While the elections don’t say anything about the viability of the idea of austerity, at least the Greek election suggests that the form that austerity has taken in Greece is not the best approach. The big winners in the parliamentary elections were groups that despise outsiders and want to take back control of their country. Their win was the Greek people (at least the very low 65 percent of them that turned out to vote) saying it is unfair for Greece to take sharp budget cuts while still being saddled by the Euro so that the rest of Europe can avoid GDP losses that would occur if Greece left the European monetary union today. Eventually they will have to leave, but for now Europe gets to wall off that threat and plan for an orderly break.

In France, the election could also be seen as a nationalistic movement. All indications are that the vote was more anti-Sarkozy then pro-Hollande. There is a bit of populism that likes his tax the rich mentality. But Hollande seem to win over France with his Mr. Normal pitch vs. Sarkozy’s flashy style that has worn out its welcome in France. Moreover, there could be some frustration in France that Sarkozy allowed Germany so much run of the house on the debt crisis negotiations. Germany will now have to deal with a more nationalistic government when sorting out coordinated actions to bail each other out.

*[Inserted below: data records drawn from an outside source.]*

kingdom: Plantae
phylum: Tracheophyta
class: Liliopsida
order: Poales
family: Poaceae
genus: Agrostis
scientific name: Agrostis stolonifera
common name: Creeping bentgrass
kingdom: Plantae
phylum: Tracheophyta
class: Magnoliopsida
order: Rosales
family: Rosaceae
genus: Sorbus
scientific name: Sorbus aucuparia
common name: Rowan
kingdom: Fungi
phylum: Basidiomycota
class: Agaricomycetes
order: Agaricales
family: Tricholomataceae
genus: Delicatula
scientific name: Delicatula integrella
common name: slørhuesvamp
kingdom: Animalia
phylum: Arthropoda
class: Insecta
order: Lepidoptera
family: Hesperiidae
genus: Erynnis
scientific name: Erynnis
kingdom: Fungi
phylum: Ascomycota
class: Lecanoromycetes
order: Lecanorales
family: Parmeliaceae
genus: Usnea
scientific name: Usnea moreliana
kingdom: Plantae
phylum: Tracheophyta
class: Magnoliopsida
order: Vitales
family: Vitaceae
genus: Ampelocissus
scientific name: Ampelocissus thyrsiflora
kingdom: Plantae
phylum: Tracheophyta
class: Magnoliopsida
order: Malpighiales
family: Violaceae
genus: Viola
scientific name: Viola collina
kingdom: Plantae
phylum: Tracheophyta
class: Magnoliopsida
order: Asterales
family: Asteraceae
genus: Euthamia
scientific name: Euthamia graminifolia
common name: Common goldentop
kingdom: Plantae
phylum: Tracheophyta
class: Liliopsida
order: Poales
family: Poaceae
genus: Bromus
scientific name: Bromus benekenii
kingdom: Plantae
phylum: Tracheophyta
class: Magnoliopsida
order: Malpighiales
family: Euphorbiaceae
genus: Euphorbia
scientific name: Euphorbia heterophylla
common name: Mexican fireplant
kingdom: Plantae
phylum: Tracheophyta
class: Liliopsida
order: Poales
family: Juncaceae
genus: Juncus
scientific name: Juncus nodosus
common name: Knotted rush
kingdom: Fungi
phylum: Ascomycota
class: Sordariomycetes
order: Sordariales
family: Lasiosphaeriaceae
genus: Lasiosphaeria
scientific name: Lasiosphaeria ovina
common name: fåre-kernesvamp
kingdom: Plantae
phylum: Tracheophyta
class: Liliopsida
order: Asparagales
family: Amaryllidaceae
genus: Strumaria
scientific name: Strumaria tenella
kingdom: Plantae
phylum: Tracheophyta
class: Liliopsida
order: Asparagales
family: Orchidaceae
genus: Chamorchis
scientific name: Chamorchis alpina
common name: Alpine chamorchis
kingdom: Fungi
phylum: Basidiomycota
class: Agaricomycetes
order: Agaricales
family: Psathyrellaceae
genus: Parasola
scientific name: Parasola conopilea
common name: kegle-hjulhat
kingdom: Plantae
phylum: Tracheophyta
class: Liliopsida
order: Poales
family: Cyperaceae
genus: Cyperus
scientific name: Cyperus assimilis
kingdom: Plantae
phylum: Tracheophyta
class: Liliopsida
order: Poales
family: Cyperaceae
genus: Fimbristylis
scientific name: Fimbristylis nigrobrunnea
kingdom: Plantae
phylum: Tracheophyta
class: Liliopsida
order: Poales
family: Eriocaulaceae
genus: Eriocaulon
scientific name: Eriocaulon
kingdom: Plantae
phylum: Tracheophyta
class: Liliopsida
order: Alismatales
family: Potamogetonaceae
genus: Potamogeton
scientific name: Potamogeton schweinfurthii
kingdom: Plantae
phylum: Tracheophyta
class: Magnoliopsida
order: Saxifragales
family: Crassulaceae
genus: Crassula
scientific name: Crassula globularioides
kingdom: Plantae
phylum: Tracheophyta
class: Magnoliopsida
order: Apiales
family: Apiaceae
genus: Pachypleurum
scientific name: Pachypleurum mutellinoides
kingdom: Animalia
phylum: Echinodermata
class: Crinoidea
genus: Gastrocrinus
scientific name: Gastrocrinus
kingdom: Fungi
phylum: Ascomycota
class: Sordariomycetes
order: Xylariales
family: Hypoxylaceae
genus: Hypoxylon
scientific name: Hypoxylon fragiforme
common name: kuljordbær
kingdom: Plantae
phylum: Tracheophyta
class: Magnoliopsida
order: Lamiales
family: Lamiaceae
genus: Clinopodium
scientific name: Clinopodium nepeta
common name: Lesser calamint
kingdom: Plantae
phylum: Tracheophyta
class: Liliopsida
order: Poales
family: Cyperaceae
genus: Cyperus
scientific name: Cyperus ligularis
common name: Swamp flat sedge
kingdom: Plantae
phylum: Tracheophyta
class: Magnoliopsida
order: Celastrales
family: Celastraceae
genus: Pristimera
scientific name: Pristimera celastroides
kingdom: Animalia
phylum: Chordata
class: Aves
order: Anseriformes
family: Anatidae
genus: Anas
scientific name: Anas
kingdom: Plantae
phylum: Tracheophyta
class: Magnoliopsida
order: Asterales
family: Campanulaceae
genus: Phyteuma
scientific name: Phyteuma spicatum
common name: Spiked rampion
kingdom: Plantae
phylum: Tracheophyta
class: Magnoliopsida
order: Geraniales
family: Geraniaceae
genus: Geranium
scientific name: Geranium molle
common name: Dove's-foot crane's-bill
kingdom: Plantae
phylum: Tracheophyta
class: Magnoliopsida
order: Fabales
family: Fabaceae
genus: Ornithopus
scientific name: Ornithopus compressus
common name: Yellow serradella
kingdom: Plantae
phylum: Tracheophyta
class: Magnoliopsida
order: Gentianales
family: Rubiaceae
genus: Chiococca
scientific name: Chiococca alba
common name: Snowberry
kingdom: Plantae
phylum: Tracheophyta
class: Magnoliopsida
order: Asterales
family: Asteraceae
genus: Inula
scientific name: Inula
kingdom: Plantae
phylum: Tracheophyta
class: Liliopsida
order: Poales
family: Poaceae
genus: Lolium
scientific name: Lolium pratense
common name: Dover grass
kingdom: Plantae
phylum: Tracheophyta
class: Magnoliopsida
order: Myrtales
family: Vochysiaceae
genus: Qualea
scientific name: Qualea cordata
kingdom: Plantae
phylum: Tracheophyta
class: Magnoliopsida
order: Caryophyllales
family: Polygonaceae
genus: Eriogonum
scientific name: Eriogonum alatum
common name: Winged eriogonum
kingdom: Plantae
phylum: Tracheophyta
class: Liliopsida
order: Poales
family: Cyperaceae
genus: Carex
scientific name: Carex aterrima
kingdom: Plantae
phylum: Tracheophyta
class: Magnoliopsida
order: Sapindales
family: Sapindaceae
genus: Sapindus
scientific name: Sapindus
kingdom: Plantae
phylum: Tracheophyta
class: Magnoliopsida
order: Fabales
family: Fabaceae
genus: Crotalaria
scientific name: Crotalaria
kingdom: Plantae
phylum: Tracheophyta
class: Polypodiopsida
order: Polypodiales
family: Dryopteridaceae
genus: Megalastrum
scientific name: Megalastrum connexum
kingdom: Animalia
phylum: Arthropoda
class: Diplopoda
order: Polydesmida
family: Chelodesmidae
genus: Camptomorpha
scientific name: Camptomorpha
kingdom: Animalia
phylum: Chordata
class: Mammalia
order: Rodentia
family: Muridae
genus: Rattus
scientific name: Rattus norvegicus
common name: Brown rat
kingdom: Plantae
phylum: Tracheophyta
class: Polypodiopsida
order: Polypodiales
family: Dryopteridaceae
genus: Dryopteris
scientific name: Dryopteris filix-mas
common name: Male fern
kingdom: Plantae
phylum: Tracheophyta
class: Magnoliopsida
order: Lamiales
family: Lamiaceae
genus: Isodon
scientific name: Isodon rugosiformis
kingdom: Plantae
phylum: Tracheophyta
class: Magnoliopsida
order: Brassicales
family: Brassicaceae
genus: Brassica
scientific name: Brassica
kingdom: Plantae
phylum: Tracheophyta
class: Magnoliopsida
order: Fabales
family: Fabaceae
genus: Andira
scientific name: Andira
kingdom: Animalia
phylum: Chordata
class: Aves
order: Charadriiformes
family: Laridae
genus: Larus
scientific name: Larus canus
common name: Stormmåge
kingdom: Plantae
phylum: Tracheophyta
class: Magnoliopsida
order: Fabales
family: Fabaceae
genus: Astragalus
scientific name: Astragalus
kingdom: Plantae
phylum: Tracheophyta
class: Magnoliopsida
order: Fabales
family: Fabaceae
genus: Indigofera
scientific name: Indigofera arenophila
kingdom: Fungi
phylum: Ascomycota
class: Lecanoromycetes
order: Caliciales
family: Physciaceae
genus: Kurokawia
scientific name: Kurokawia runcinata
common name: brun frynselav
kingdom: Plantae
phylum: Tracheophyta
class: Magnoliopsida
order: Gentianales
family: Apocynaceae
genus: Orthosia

(Side note on Greece: it is unlikely they will be able to form a government that lasts. The two parties receiving the most votes only form about 30 percent of the parliament, making it necessary for a big tent coalition to work out in order to avoid a new election. And even if that happens, such a coalition will be very susceptible to the need to make big decisions on budget cuts and handling negotiations with the rest of Europe. Further complicating the matter is the scatter shot approach that the Greek populace took in their choice of representatives this year. Not only did a far-right, neo-nazi group get 20 seats, but a far-left, old line communist group also got more votes then they’d seen in a long time. History does not need to be consulted that far back to suggest that the combination these two failed ideologies mixing as one is not likely to be the chemistry needed to get Greece on solid footing.)